→ Work order 1
In the investing blog post, how many shares of TRV were bought, and at what price?
→ Work order 2
Repeat the investing blog post word for word, from "Spending for the" up to and including "(2.0) – new low!".
→ Work order 3
Carry on the investing blog post from the point where it stops.
:: Text provided
Spending for the month came in at 1,757.  I’ve done better but its good to just be under budget.  I need to get a little further under budget to meet my tax burden without needing to increase withdrawals.  I have some additional expense hitting the credit cards next month as I registered for FinCon in Dallas and booked a hotel room.

Devour your prey raptors!


Buy The Traveler’s Companies (TRV)

I’m making a long term cash deployment.

music selection:  “Down To Earth” — Jem

weigh-in:  209.8 (2.0) – new low!

I often say that insurance is the best business in America.  The reason is simple.  Insurance companies have “float”.  Money that is not theirs that they can invest on their own behalf.  Good insurance companies have profitable underwriting which is the same as having access to a negative cost of capital.  One insurance company that has been on my radar for some time due to its history of solid underwriting is Traveler’s (TRV).  I finally hit the right combination of valuation and available cash to make a deployment.  This is a non-options position intended as a buy and hold investment.

Traveler’s sports a 12.5% return on equity (trailing twelve months) and regularly posts a ‘combined ratio’ of 90 or less.  For those of you who don’t speak insurance, combined ratio is a measure of underwriting success with 100 being breakeven and 90 being a very strong score indicating 10% margins on underwriting.  Anything the company makes above this from investment of float is gravy for investors.  I expect long term growth in book value per share from this company over 15% a year.  Shares also yield 2.27% annually.

Action taken: Bought 85 shares of TRV at 117.62.  I’ll be holding with a 25% trailing stop and otherwise hope to let it run forever.

Devour your prey raptors!


Update Discounted Bonds (IHRT)

First some unfinished business from yesterday, then bonds.
::::
:: Supplied material
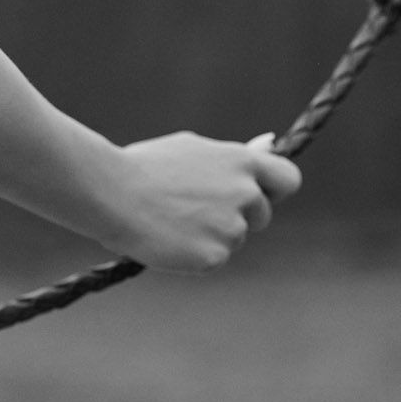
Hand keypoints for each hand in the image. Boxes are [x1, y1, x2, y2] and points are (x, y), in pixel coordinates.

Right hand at [107, 129, 301, 272]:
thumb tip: (271, 143)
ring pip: (236, 239)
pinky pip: (214, 259)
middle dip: (237, 216)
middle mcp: (244, 193)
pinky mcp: (214, 256)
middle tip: (197, 208)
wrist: (112, 191)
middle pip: (262, 215)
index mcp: (241, 161)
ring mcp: (231, 227)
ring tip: (174, 219)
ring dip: (213, 235)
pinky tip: (169, 237)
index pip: (288, 178)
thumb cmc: (147, 166)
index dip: (275, 189)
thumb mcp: (193, 149)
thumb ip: (234, 156)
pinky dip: (195, 254)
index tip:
::::
→ Exercise result 1
85 shares at 117.62.

→ Exercise result 2
Spending for the month came in at 1,757.  I’ve done better but its good to just be under budget.  I need to get a little further under budget to meet my tax burden without needing to increase withdrawals.  I have some additional expense hitting the credit cards next month as I registered for FinCon in Dallas and booked a hotel room.

Devour your prey raptors!


Buy The Traveler’s Companies (TRV)

I’m making a long term cash deployment.

music selection:  “Down To Earth” — Jem

weigh-in:  209.8 (2.0) – new low!

→ Exercise result 3
music selection:  “Summertime Sadness” — Lana Del Rey

Yesterday, I was unable to sell a covered call in PSEC.  I went further out today and finally got filled about 8 minutes before market close.  I sold PSEC170519C00009000 for 9 cents a share.  The trade will be in force for 117 days (long for  me!) and yields a paltry 3.15% annualized.  It’s all bonus yield over the underlying distribution of 11.5% though.

A long open limit order for the 10.000 coupon 15JAN2018 maturity IHRT bond finally cleared today.  Originally, I purchased the bond on 13SEP2016 for 63 cents on the dollar.  I paid seven dollars in commissions and 33.89 in accrued interest.  Today, I sold for 78.25 cents on the dollar.  I paid 7.75 in commissions and collected 6.67 in accrued interest.  I also collected 50 dollars in coupons during the holding period.  The trade was in force for 133 days and  yielded 76.58% on an annualized basis.

This trade leaves me with just 6 outstanding bonds, half of which are in bankruptcy/debtor in possession status.  I’ll be waiting for a crack in the credit cycle to give existing bonds some weakness to buy into before topping up again.

Devour your prey raptors!


Monday trades: SXCP, SDLP, MAA, GEL, GE

Five trades made this morning.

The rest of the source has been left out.